(Task directions)
Only the lines below, from the one with "843,445 L 915,446" through the one with "1088,448 L 1108,451", are to be written out, exactly.

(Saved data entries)
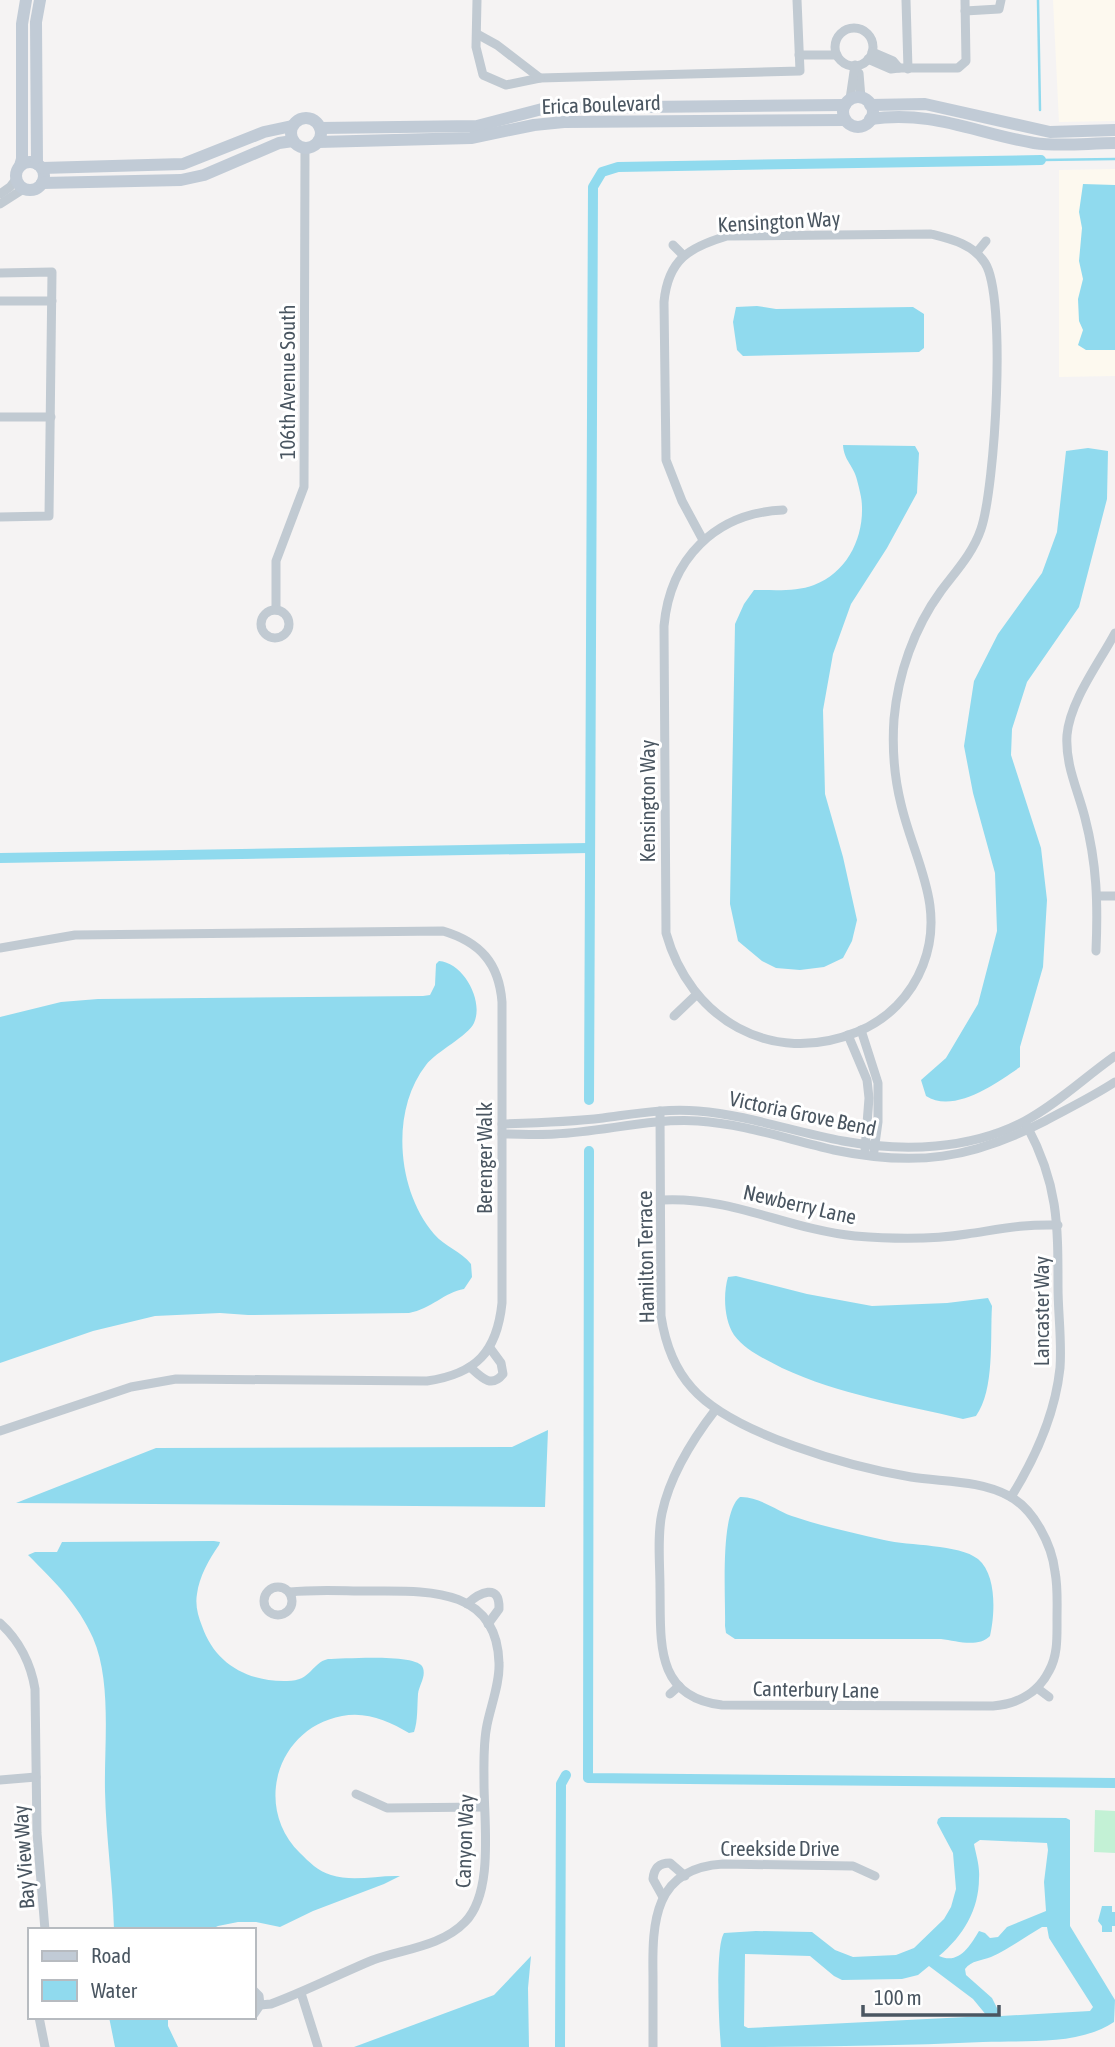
<svg xmlns="http://www.w3.org/2000/svg" width="1115" height="2047" font-family="'Asap Condensed',sans-serif">
  <rect width="100%" height="100%" fill="#f5f3f3"/>
  <!-- commercial -->
  <g fill="#fdf9ef">
    <polygon points="1053,0 1115,0 1115,121 1059,122"/>
    <polygon points="1115,169 1115,376 1059,377 1059,170"/>
  </g>
  <!-- green -->
  <polygon fill="#c3f1d5" points="1095,1810 1115,1811 1115,1853 1094,1852"/>
  <!-- water -->
  <g fill="#90daee" fill-rule="evenodd">
    <polygon points="1083,184 1115,185 1115,350 1086,350 1078,345 1083,330 1079,321 1078,299 1083,279 1079,261 1082,228 1079,212"/>
    <polygon points="757,306 776,309 913,307 924,314 924,348 919,352 743,356 737,350 733,322 736,307"/>
    <path d="M 843,445 L 915,446 L 919,453 L 917,493 L 887,548 L 851,604 L 833,654 L 823,710 L 825,794 L 843,857 L 857,920 L 852,941 L 843,958 L 824,967 L 800,970 L 776,968 L 762,961 L 738,941 L 730,904 L 735,624 L 744,604 L 754,590 C 774,590 796,592 814,585 C 846,573 863,540 862,507 C 862,498 859,488 857,480 C 854,466 844,461 843,445 Z"/>
    <path d="M 1088,448 L 1108,451 L 1107,499 L 1079,607 L 1027,682 L 1012,729 L 1011,755 L 1041,848 L 1047,900 L 1043,967 L 1020,1047 L 1020,1067 C 997,1083 954,1114 926,1096 L 921,1080 L 946,1058 L 978,1004 L 997,931 L 995,873 L 973,793 L 964,746 L 974,681 L 998,634 L 1042,573 L 1057,532 L 1066,451 Z"/>
    <path d="M 439,961 C 464,963 484,1001 474,1023 C 468,1036 437,1051 426,1065 C 390,1111 397,1191 434,1234 C 445,1247 461,1251 471,1264 L 472,1277 L 464,1289 C 445,1292 431,1309 409,1313 L 248,1315 L 220,1313 L 155,1316 L 93,1331 L 0,1363 L 0,1017 L 61,1002 L 98,999 L 423,996 L 430,995 L 435,985 L 436,964 Z"/>
    <path d="M 736,1276 L 807,1294 L 872,1306 L 947,1303 L 988,1298 L 992,1306 C 990,1337 995,1390 976,1416 L 963,1419 C 901,1404 840,1395 782,1368 C 765,1359 746,1351 734,1335 C 724,1320 723,1294 728,1277 Z"/>
    <polygon points="548,1430 545,1507 16,1503 156,1448 512,1447"/>
    <path d="M 740,1497 C 759,1496 778,1512 795,1517 C 824,1527 854,1533 884,1540 C 909,1546 959,1544 978,1559 C 997,1575 995,1614 990,1636 C 978,1648 957,1641 941,1639 L 735,1639 L 726,1633 L 725,1626 C 726,1598 719,1513 740,1497 Z"/>
    <path d="M 214,1541 L 220,1542 L 219,1545 C 209,1559 199,1577 197,1594 C 195,1605 198,1616 202,1626 C 215,1664 248,1682 287,1681 C 312,1681 311,1663 328,1659 C 344,1659 419,1653 423,1668 C 426,1677 419,1685 418,1694 C 417,1707 418,1721 414,1732 L 409,1733 C 389,1721 366,1711 342,1716 C 277,1728 253,1807 300,1853 C 309,1862 318,1871 331,1875 C 353,1882 378,1875 400,1876 L 384,1884 L 313,1911 L 280,1927 L 256,1922 L 238,1922 L 218,1926 L 210,1930 L 114,1930 C 113,1884 106,1838 105,1791 C 104,1744 112,1682 93,1638 C 78,1604 54,1581 28,1555 L 35,1552 L 57,1552 L 62,1542 Z"/>
    <path d="M 941,1817 L 1066,1818 L 1070,1820 L 1070,1926 L 1115,2000 L 1114,2022 C 1078,2046 1025,2040 983,2042 C 896,2046 808,2047 721,2047 C 719,2027 715,1947 724,1933 L 756,1931 L 812,1932 L 835,1950 L 853,1957 L 896,1955 L 914,1948 L 944,1919 L 951,1907 L 956,1889 L 953,1853 L 937,1823 L 938,1819 ZM 980,1840 L 1047,1843 L 1048,1850 L 1044,1882 L 1046,1911 L 1007,1927 L 998,1937 L 990,1938 L 985,1933 L 979,1931 C 970,1946 959,1965 939,1956 C 963,1936 979,1910 979,1878 C 980,1866 976,1855 974,1844 ZM 1042,1927 L 1047,1927 L 1049,1938 L 1093,2007 L 1090,2011 L 1001,2016 L 992,1998 L 966,1975 L 965,1969 C 972,1960 981,1961 991,1957 C 1009,1949 1025,1937 1042,1927 ZM 745,1954 L 810,1956 L 834,1976 L 842,1980 L 902,1979 L 918,1975 L 929,1966 L 973,1999 L 987,2016 L 748,2028 L 744,2026 Z"/>
    <polygon points="1102,1906 1112,1906 1112,1912 1115,1912 1115,1926 1112,1926 1112,1932 1102,1932 1102,1926 1098,1921"/>
    <polygon points="531,1956 528,1988 529,2047 354,2047 494,1995"/>
    <polygon points="109,2017 168,2017 168,2026 178,2047 115,2047"/>
  </g>
  <g fill="none" stroke-linecap="round" stroke-linejoin="round">
    <!-- stream -->
    <g stroke="#90daee" stroke-width="2.5">
      <polyline points="1038,0 1040,110"/>
      <polyline points="1041,160 1115,159"/>
    </g>
    <!-- canal -->
    <g stroke="#90daee" stroke-width="10">
      <polyline points="0,858 589,848"/>
      <polyline points="589,1100 593,187 602,172 618,167 1041,160"/>
      <polyline points="589,1151 588,1778 1115,1783"/>
      <polyline points="560,2047 561,1784 566,1775"/>
    </g>
    <!-- street -->
    <g stroke="#c1cad2" stroke-width="9">
      <polyline points="477,0 476,47 483,75 506,85 540,78 800,71 797,0"/>
      <polyline points="906,0 908,69"/>
      <polyline points="965,11 999,9 1001,0"/>
      <circle cx="854" cy="47" r="19"/>
      <polyline points="477,34 497,45 540,78"/>
      <polyline points="799,55 837,55"/>
      <polyline points="868,59 891,69 899,68 893,61 872,52"/>
      <polyline points="899,68 958,68 966,61 965,0"/>
      <polyline points="855,70 859,73 861,98"/>
      <polyline points="850,99 855,65"/>
      <polyline points="0,194 10,187 17,178"/>
      <polyline points="0,204 25,188"/>
      <polyline points="673,245 683,255"/>
      <polyline points="977,252 986,241"/>
      <polyline points="0,273 52,272 49,516 0,517"/>
      <polyline points="0,301 52,301"/>
      <polyline points="0,417 51,417"/>
      <path d="M 703,540 L 682,501 L 666,460 L 664,302 C 668,259 690,247 727,236 L 931,234 C 951,239 973,244 985,263 C 1007,297 995,488 981,529 C 973,553 956,571 941,591 C 914,628 898,674 894,719 C 892,748 894,776 901,804 C 914,860 946,906 923,965 C 911,996 887,1020 857,1032 C 771,1067 690,1019 666,933 L 664,626 C 670,559 715,513 783,510"/>
      <polyline points="276,610 276,561 304,487 305,148"/>
      <circle cx="275" cy="624" r="14"/>
      <polyline points="1098,896 1115,896"/>
      <path d="M 0,948 L 75,935 L 443,931 C 480,942 499,963 502,1002 L 502,1303 C 497,1352 476,1374 427,1381 L 176,1379 L 131,1387 L 0,1431"/>
      <path d="M 1096,951 C 1098,904 1097,864 1085,818 C 1078,790 1065,765 1067,735 C 1070,701 1099,663 1115,633"/>
      <polyline points="674,1016 696,995"/>
      <polyline points="861,1030 878,1083 878,1122 874,1151"/>
      <polyline points="848,1035 867,1080 869,1098 865,1149"/>
      <path d="M 660,1111 L 661,1316 C 665,1342 673,1367 692,1388 C 732,1434 851,1467 911,1477 C 943,1482 980,1480 1009,1496 C 1034,1509 1052,1545 1055,1572 C 1058,1587 1057,1604 1057,1619 C 1057,1637 1058,1655 1049,1671 C 1038,1693 1017,1704 993,1706 L 722,1705 C 654,1697 661,1641 660,1588 C 660,1565 657,1536 662,1513 C 670,1475 692,1440 716,1409"/>
      <path d="M 502,1124 C 536,1123 569,1122 603,1118 C 634,1114 666,1108 698,1111 C 748,1115 794,1132 843,1141 C 903,1152 970,1150 1025,1121 C 1057,1104 1085,1077 1115,1056"/>
      <path d="M 502,1134 C 520,1134 538,1135 555,1134 C 603,1132 650,1118 698,1121 C 745,1124 789,1140 834,1150 C 916,1167 971,1159 1045,1121 C 1069,1108 1092,1097 1115,1082"/>
      <path d="M 661,1200 C 732,1196 786,1229 855,1236 C 892,1239 930,1240 967,1234 C 1001,1229 1022,1224 1058,1225"/>
      <path d="M 470,1367 C 481,1377 491,1389 503,1374 L 501,1363 L 490,1348"/>
      <path d="M 1011,1497 C 1036,1457 1055,1415 1060,1368 C 1062,1341 1058,1313 1058,1287 C 1058,1223 1058,1184 1027,1126"/>
      <circle cx="278" cy="1601" r="14"/>
      <path d="M 467,1604 C 479,1593 500,1582 499,1609 L 488,1624"/>
      <path d="M 0,1623 C 19,1640 31,1664 35,1689 L 37,1833 L 45,1930"/>
      <polyline points="1037,1688 1049,1697"/>
      <polyline points="670,1694 679,1686"/>
      <polyline points="0,1780 36,1777"/>
      <polyline points="356,1794 387,1808 484,1807"/>
      <path d="M 663,1897 L 653,1879 C 654,1868 659,1863 670,1863 L 685,1876"/>
      <polyline points="254,1991 259,1996 260,2005 254,2014"/>
      <polyline points="301,1993 318,2047"/>
      <path d="M 260,2005 L 271,2004 C 306,1991 339,1974 373,1960 C 404,1949 442,1946 465,1922 C 494,1892 484,1823 484,1783 C 484,1764 483,1744 487,1725 C 491,1705 500,1683 499,1663 C 497,1586 425,1591 369,1591 C 343,1591 316,1589 290,1592"/>
      <polyline points="39,2017 45,2047"/>
      <path d="M 653,2047 C 653,2023 653,2000 653,1976 C 652,1922 654,1868 723,1864 L 853,1866 L 875,1876"/>
    </g>
    <!-- secondary -->
    <g stroke="#c1cbd6" stroke-width="12">
      <circle cx="858" cy="112" r="15"/>
      <polyline points="870,105 925,104 1050,132 1115,130"/>
      <circle cx="306" cy="133" r="15"/>
      <path d="M 870,119 C 934,110 974,133 1034,143 C 1061,147 1088,143 1115,143"/>
      <polyline points="320,128 477,126 546,108 845,105"/>
      <polyline points="318,142 471,138 534,125 564,122 845,120"/>
      <circle cx="30" cy="176" r="14"/>
      <polyline points="37,164 36,22 40,0"/>
      <polyline points="20,166 22,159 22,24 26,0"/>
      <polyline points="42,168 183,164 264,132 292,126"/>
      <polyline points="42,183 181,180 204,175 279,143 293,141"/>
    </g>
  </g>
  <g text-anchor="middle" dominant-baseline="central" stroke-width="6" stroke-linejoin="round" paint-order="stroke">
    <!-- street labels -->
    <g font-size="21" fill="#4a5661" stroke="#fff">
      <text transform="translate(601 104) rotate(-2)">Erica Boulevard</text>
      <text transform="translate(779 221) rotate(-3)">Kensington Way</text>
      <text transform="translate(287 382) rotate(-90)">106th Avenue South</text>
      <text transform="translate(647 801) rotate(-90)">Kensington Way</text>
      <text transform="translate(803 1113) rotate(12)">Victoria Grove Bend</text>
      <text transform="translate(484 1158) rotate(-90)">Berenger Walk</text>
      <text transform="translate(800 1204) rotate(13)">Newberry Lane</text>
      <text transform="translate(645 1257) rotate(-91)">Hamilton Terrace</text>
      <text transform="translate(1041 1311) rotate(-90)">Lancaster Way</text>
      <text transform="translate(816 1689) rotate(1)">Canterbury Lane</text>
      <text transform="translate(464 1841) rotate(-88)">Canyon Way</text>
      <text x="780" y="1848">Creekside Drive</text>
      <text transform="translate(23 1857) rotate(-94)">Bay View Way</text>
    </g>
  </g>
  <!-- legend -->
  <rect x="28" y="1928" width="228" height="91" fill="#ffffff" stroke="#b7bbc0" stroke-width="2"/>
  <rect x="42" y="1951" width="35" height="10" fill="#c1cbd6" stroke="#b7bbc0" stroke-width="2"/>
  <text x="91" y="1963" font-size="21" fill="#4a5661">Road</text>
  <rect x="42" y="1980" width="35" height="21" fill="#90daee" stroke="#b7bbc0" stroke-width="2"/>
  <text x="91" y="1998" font-size="21" fill="#4a5661">Water</text>
  <!-- scale -->
  <path d="M863 2005v10h136v-10" fill="none" stroke="#4a5661" stroke-width="3.5"/>
  <text x="874" y="2005" font-size="21" fill="#4a5661" stroke="#ffffff" stroke-width="5" paint-order="stroke">100 m</text>
</svg>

(Response area)
    <path d="M 843,445 L 915,446 L 919,453 L 917,493 L 887,548 L 851,604 L 833,654 L 823,710 L 825,794 L 843,857 L 857,920 L 852,941 L 843,958 L 824,967 L 800,970 L 776,968 L 762,961 L 738,941 L 730,904 L 735,624 L 744,604 L 754,590 C 774,590 796,592 814,585 C 846,573 863,540 862,507 C 862,498 859,488 857,480 C 854,466 844,461 843,445 Z"/>
    <path d="M 1088,448 L 1108,451 L 1107,499 L 1079,607 L 1027,682 L 1012,729 L 1011,755 L 1041,848 L 1047,900 L 1043,967 L 1020,1047 L 1020,1067 C 997,1083 954,1114 926,1096 L 921,1080 L 946,1058 L 978,1004 L 997,931 L 995,873 L 973,793 L 964,746 L 974,681 L 998,634 L 1042,573 L 1057,532 L 1066,451 Z"/>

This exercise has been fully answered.